-- Task instructions --
Leaving out pictures, output exactly the lines below from the one that has "right back paw: (444, 298)" through the one that has "right eye: (224, 337)", and nothing else.

Images with keypoint coordinates:

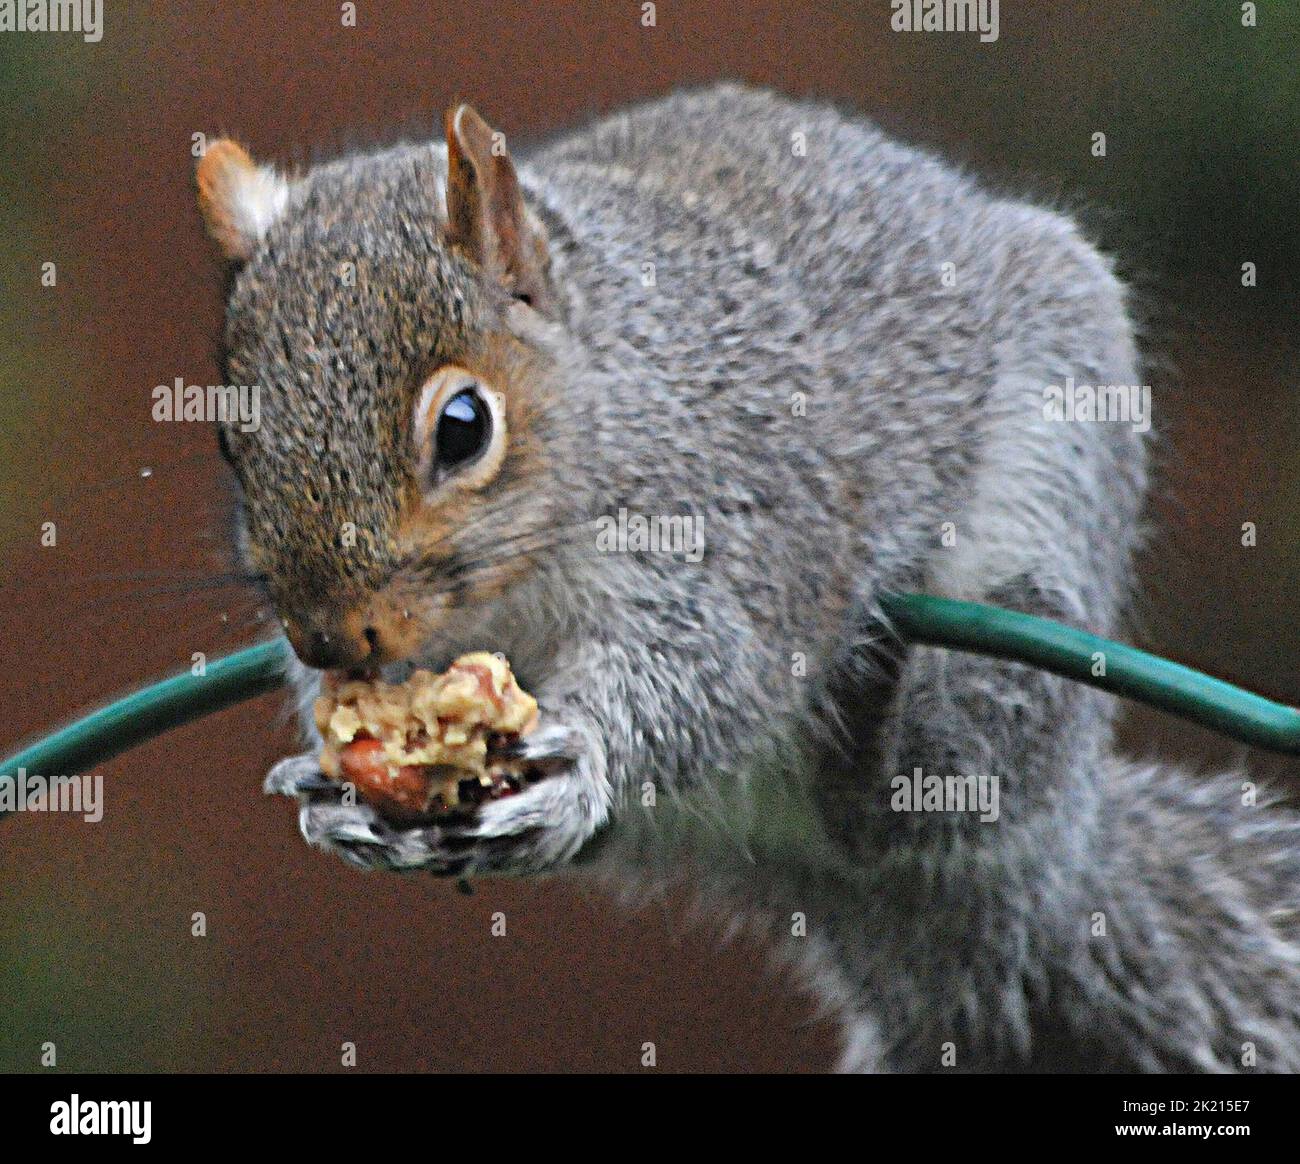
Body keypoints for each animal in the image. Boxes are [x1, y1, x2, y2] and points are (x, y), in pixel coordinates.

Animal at [197, 86, 1300, 1071]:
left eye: (464, 427)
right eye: (228, 438)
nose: (330, 637)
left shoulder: (737, 526)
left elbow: (715, 674)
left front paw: (583, 753)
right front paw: (326, 786)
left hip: (1061, 455)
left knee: (982, 768)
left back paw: (938, 711)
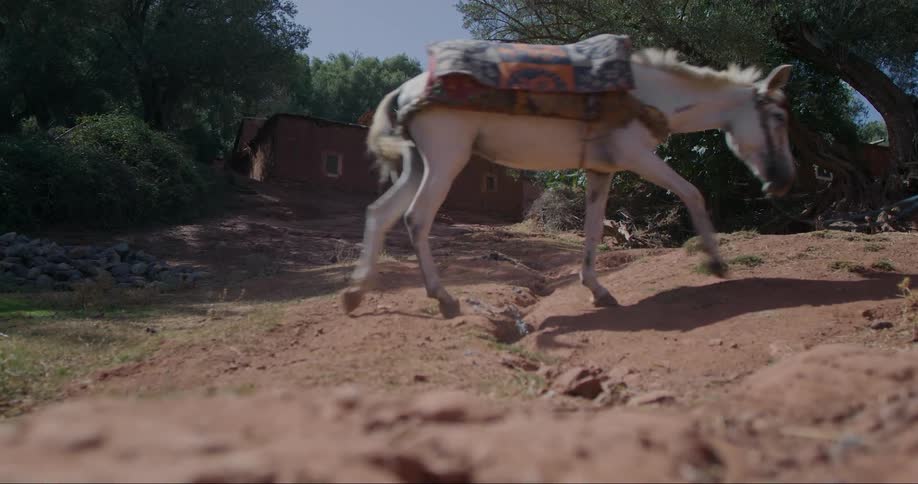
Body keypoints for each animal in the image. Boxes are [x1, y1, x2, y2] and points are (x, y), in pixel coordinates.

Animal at [340, 41, 796, 319]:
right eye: (778, 116)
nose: (784, 182)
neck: (648, 93)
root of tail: (404, 92)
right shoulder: (637, 157)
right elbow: (692, 193)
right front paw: (717, 263)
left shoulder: (601, 169)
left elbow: (593, 229)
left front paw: (597, 289)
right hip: (445, 159)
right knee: (416, 218)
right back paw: (444, 298)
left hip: (419, 164)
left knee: (379, 213)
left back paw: (355, 293)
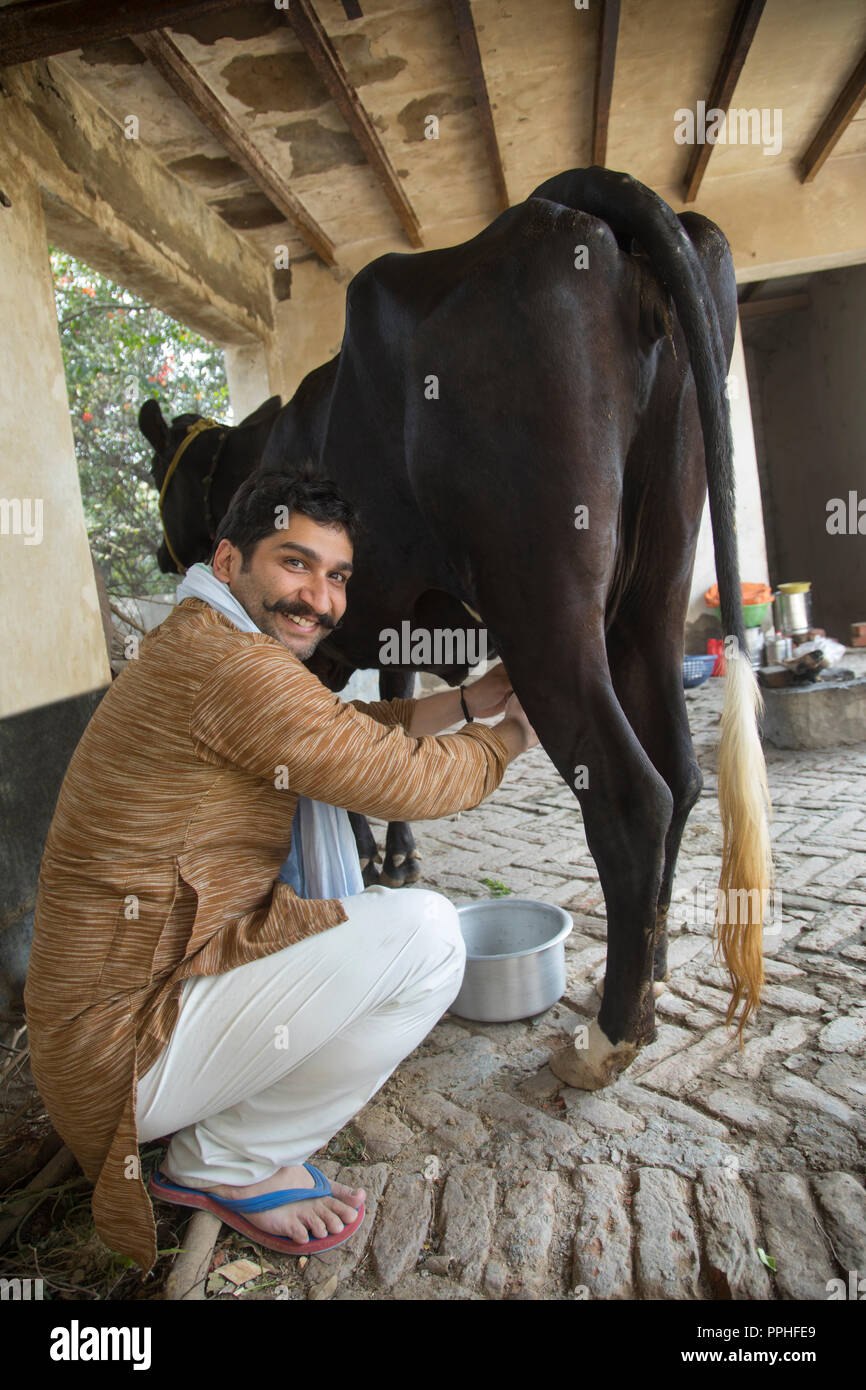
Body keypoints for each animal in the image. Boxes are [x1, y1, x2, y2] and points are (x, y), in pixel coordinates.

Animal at [142, 168, 772, 1089]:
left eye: (159, 471)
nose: (160, 552)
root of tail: (563, 204)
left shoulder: (317, 649)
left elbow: (331, 761)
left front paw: (360, 857)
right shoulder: (388, 633)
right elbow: (391, 725)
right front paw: (397, 855)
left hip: (540, 589)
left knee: (633, 793)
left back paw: (610, 1037)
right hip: (654, 585)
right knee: (682, 770)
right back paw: (649, 973)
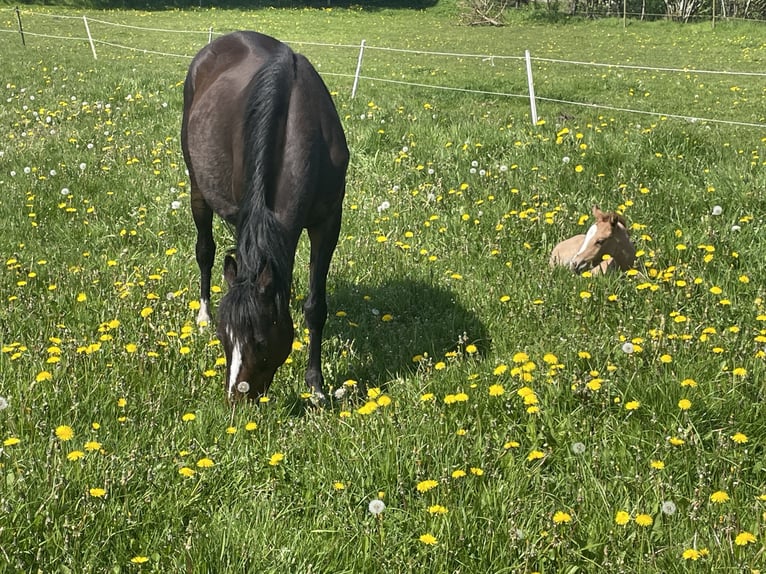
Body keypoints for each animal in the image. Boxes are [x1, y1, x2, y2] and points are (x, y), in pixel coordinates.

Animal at [182, 30, 350, 400]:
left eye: (259, 342)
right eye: (224, 337)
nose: (236, 397)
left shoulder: (328, 222)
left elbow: (315, 305)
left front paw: (315, 386)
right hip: (197, 186)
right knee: (205, 251)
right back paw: (202, 313)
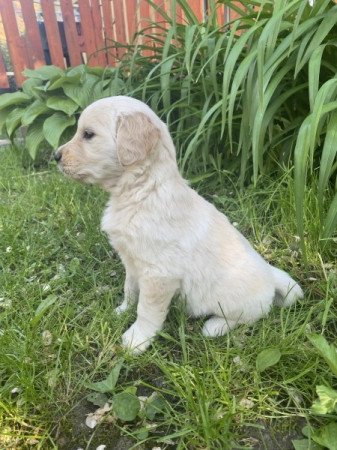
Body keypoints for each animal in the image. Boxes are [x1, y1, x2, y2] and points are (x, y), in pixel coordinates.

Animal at [55, 96, 302, 356]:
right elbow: (130, 289)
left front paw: (136, 340)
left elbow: (147, 310)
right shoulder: (132, 262)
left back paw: (215, 326)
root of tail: (271, 275)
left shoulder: (159, 275)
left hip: (233, 301)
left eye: (88, 134)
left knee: (251, 316)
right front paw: (121, 311)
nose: (55, 156)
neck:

-- Answer to this exercise --
right back paw: (444, 298)
left hip: (419, 164)
left knee: (379, 213)
left back paw: (355, 293)
Body keypoints for each animal in the image. Boxes are [x1, y1, x2, y2] and points are (x, y), in pixel coordinates.

Animal at [142, 168, 772, 1089]:
left eye: (159, 471)
nose: (160, 552)
root of tail: (563, 204)
left shoulder: (317, 649)
left elbow: (331, 761)
left front paw: (360, 857)
right shoulder: (388, 633)
right elbow: (391, 725)
right front paw: (397, 855)
left hip: (540, 589)
left knee: (633, 793)
left back paw: (610, 1037)
right hip: (654, 585)
right knee: (682, 770)
right back paw: (649, 973)
Body keypoints for each animal in the image. Boxes are [x1, y1, x2, y2] and points are (x, y), in pixel coordinates.

Animal at [182, 30, 350, 400]:
left eye: (259, 342)
right eye: (224, 337)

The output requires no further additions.